British Columbia cited the priority given to clean energy and job creation as key reasons for halting crypto mining operations.
A government electric utility in the Canadian province of British Columbia will suspend all new electricity requests from cryptocurrency miners for a period of 18 months.
The BC government made the announcement in a statement Dec. 21, saying the pause will allow the government and BC Hydro to develop a permanent framework that better aligns the needs of crypto miners and their residents and businesses can bring. from the region.
Josie Osborne, Secretary of State for Energy, Mines and Low-Carbon Innovation, said the move was taken to preserve the clean energy it provides to its residents and businesses that creates jobs and is greener:
“Cryptocurrency mining consumes massive amounts of electricity to run and cool banks with high-performance computers 24/7, while creating very few jobs in the local economy.”

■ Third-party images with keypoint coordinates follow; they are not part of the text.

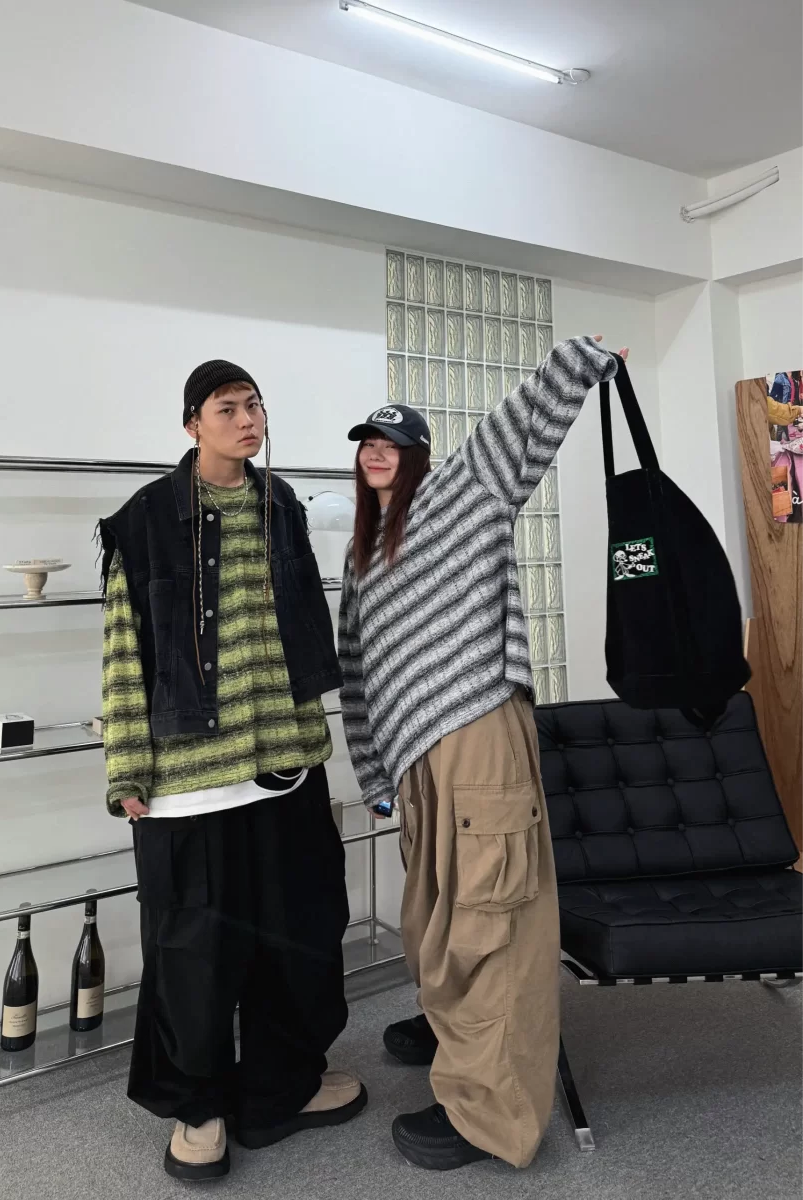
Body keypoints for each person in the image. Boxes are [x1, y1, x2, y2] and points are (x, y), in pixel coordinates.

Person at [338, 335, 627, 1172]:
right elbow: (357, 671)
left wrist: (579, 359)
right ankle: (452, 1029)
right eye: (367, 441)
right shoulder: (362, 552)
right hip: (417, 760)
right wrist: (374, 770)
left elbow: (521, 421)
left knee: (493, 919)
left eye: (393, 441)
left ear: (422, 457)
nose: (376, 451)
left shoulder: (464, 493)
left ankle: (490, 1117)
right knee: (434, 913)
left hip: (478, 734)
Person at [99, 360, 365, 1182]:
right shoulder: (146, 519)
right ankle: (200, 1106)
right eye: (227, 408)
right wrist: (126, 768)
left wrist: (319, 740)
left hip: (284, 766)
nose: (248, 420)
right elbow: (123, 649)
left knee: (298, 938)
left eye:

BC Hydro currently provides services to seven crypto mining farms. Six more are in the advanced stage of system connection with a total of 273 megawatts – these should not be touched.

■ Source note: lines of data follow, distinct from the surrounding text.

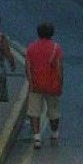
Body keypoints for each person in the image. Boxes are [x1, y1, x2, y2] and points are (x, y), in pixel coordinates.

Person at [25, 21, 64, 150]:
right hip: (52, 85)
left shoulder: (31, 48)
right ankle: (54, 133)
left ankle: (37, 137)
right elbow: (59, 68)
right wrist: (60, 84)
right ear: (51, 34)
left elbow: (28, 68)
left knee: (34, 111)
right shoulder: (56, 48)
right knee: (53, 110)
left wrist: (30, 83)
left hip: (36, 84)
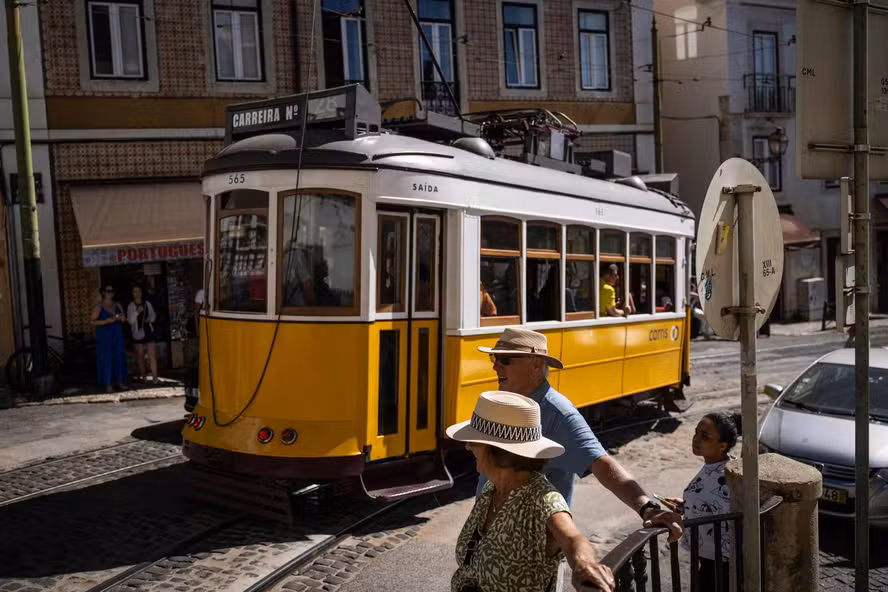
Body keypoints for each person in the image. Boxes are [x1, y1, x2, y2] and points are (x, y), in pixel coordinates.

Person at [476, 328, 683, 532]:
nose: (495, 367)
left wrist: (647, 508)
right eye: (494, 358)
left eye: (505, 360)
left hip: (530, 550)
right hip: (491, 539)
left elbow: (601, 463)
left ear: (536, 366)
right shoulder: (505, 401)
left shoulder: (558, 413)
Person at [447, 391, 616, 592]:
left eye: (474, 441)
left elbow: (573, 539)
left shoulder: (542, 500)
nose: (467, 447)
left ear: (498, 450)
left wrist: (584, 564)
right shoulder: (491, 488)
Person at [665, 412, 741, 591]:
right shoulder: (714, 465)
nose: (696, 439)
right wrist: (685, 506)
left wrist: (686, 519)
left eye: (704, 436)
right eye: (696, 432)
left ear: (722, 446)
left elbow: (725, 513)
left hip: (721, 565)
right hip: (710, 559)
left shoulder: (728, 476)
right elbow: (711, 502)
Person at [91, 285, 128, 393]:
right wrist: (106, 321)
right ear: (103, 293)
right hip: (105, 336)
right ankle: (108, 384)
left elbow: (124, 318)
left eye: (112, 291)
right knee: (107, 359)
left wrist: (121, 318)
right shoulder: (99, 307)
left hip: (117, 335)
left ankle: (120, 382)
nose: (111, 293)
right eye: (108, 291)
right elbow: (92, 321)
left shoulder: (117, 305)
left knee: (119, 357)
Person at [127, 285, 158, 383]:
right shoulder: (131, 306)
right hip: (137, 333)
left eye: (139, 291)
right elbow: (130, 321)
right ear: (132, 293)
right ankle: (143, 376)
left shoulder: (147, 303)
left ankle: (155, 378)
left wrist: (150, 319)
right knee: (140, 356)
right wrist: (136, 312)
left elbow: (153, 314)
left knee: (152, 355)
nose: (137, 293)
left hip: (148, 330)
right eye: (135, 291)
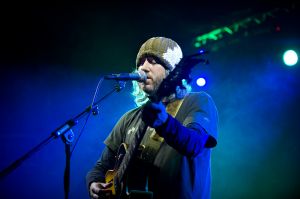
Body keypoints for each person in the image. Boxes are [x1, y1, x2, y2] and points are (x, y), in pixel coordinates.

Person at [86, 37, 218, 199]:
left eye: (153, 61)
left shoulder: (197, 101)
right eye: (140, 62)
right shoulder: (129, 118)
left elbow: (194, 144)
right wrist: (94, 183)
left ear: (173, 71)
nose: (143, 67)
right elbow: (101, 167)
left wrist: (164, 123)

However, new cryptocurrency mining projects will not be able to initiate the connection process with BC Hydro, and projects in the early stages of the connection process will also be halted, he said, adding that there are 21 cryptocurrency mining projects that are currently a total of 1,403 megawatts of electricity.
The ministry found that this is equivalent to the energy needed to power about 570,000 homes or 2.1 million electric vehicles per year in the province.

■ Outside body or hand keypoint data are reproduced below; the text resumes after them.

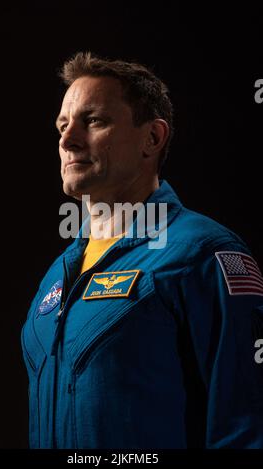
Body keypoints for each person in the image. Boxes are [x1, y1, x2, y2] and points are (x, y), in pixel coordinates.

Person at [21, 52, 263, 449]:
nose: (67, 139)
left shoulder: (203, 255)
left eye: (93, 121)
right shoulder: (57, 276)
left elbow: (245, 426)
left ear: (152, 137)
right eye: (62, 126)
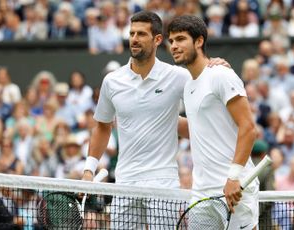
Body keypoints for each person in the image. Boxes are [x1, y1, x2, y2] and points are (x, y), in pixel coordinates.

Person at [82, 11, 229, 229]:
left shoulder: (178, 76)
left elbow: (204, 95)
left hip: (164, 182)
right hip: (125, 183)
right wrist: (88, 170)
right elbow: (103, 126)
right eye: (131, 33)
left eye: (141, 34)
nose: (134, 39)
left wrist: (213, 66)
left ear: (157, 39)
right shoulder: (112, 81)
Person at [167, 15, 259, 229]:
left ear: (199, 41)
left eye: (180, 39)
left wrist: (234, 177)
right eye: (171, 41)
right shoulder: (189, 86)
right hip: (202, 192)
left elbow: (248, 128)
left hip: (236, 187)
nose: (174, 46)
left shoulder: (221, 75)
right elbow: (197, 129)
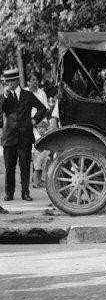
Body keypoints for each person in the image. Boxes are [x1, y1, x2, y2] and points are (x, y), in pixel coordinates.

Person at [0, 68, 47, 201]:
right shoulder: (5, 96)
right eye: (6, 82)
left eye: (10, 81)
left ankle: (25, 193)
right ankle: (9, 193)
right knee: (9, 167)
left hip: (25, 137)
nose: (8, 84)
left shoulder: (27, 95)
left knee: (25, 167)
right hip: (9, 137)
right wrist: (4, 96)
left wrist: (34, 120)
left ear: (16, 81)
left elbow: (42, 108)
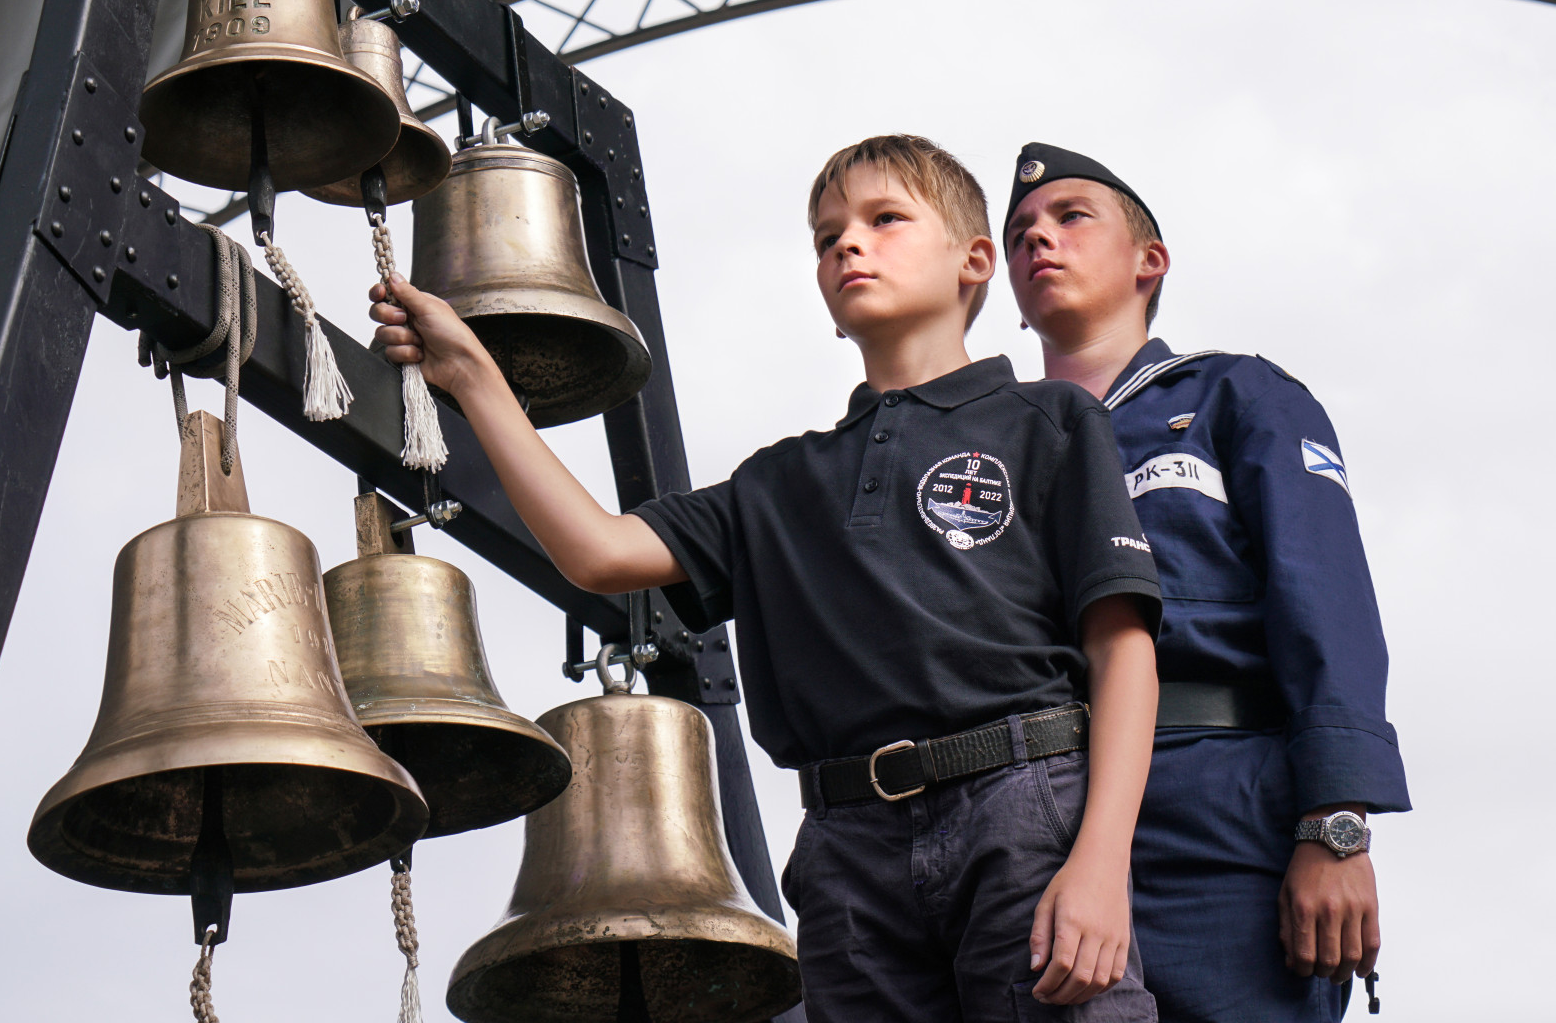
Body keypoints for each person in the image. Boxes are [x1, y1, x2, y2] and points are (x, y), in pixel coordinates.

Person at [372, 134, 1163, 1021]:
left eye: (884, 220)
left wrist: (1100, 862)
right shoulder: (777, 482)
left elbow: (1122, 646)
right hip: (846, 845)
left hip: (1023, 811)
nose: (847, 247)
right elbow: (597, 551)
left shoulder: (1049, 420)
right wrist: (477, 379)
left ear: (974, 261)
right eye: (826, 238)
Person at [1001, 142, 1411, 1022]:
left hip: (1212, 808)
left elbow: (1324, 598)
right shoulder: (989, 454)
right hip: (1027, 817)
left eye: (1070, 217)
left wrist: (1332, 825)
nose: (1039, 238)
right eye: (1019, 232)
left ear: (1148, 261)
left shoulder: (1236, 398)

Related: BTC energy consumption increases by 41% in 12 months, increasing regulatory risk
The British Columbia Hydro and Electric Authority released a report titled “Crypto Conundrum” in December 2022, warning that an “unprecedented level” of trade requests to mine cryptocurrencies could strain the available energy supply and result in higher electricity prices for the residents could lead. of British Columbia he remarked:
“BC Hydro’s available energy could be challenged by cryptocurrency mining operations, which could mean less energy for greener activities like electrification or hydrogen production and higher electricity tariffs for British Columbia residents.”
Statista reported that Bitcoin’s annual electricity consumption had hit an all-time high in early 2022, estimated to be higher than Finland’s total electricity consumption, which is estimated at “204.5 TWh per year.”
New York recently became the first US state to impose a moratorium on Proof-of-Work (PoW) mining, banning all new mines that are not 100% dependent on renewable energy.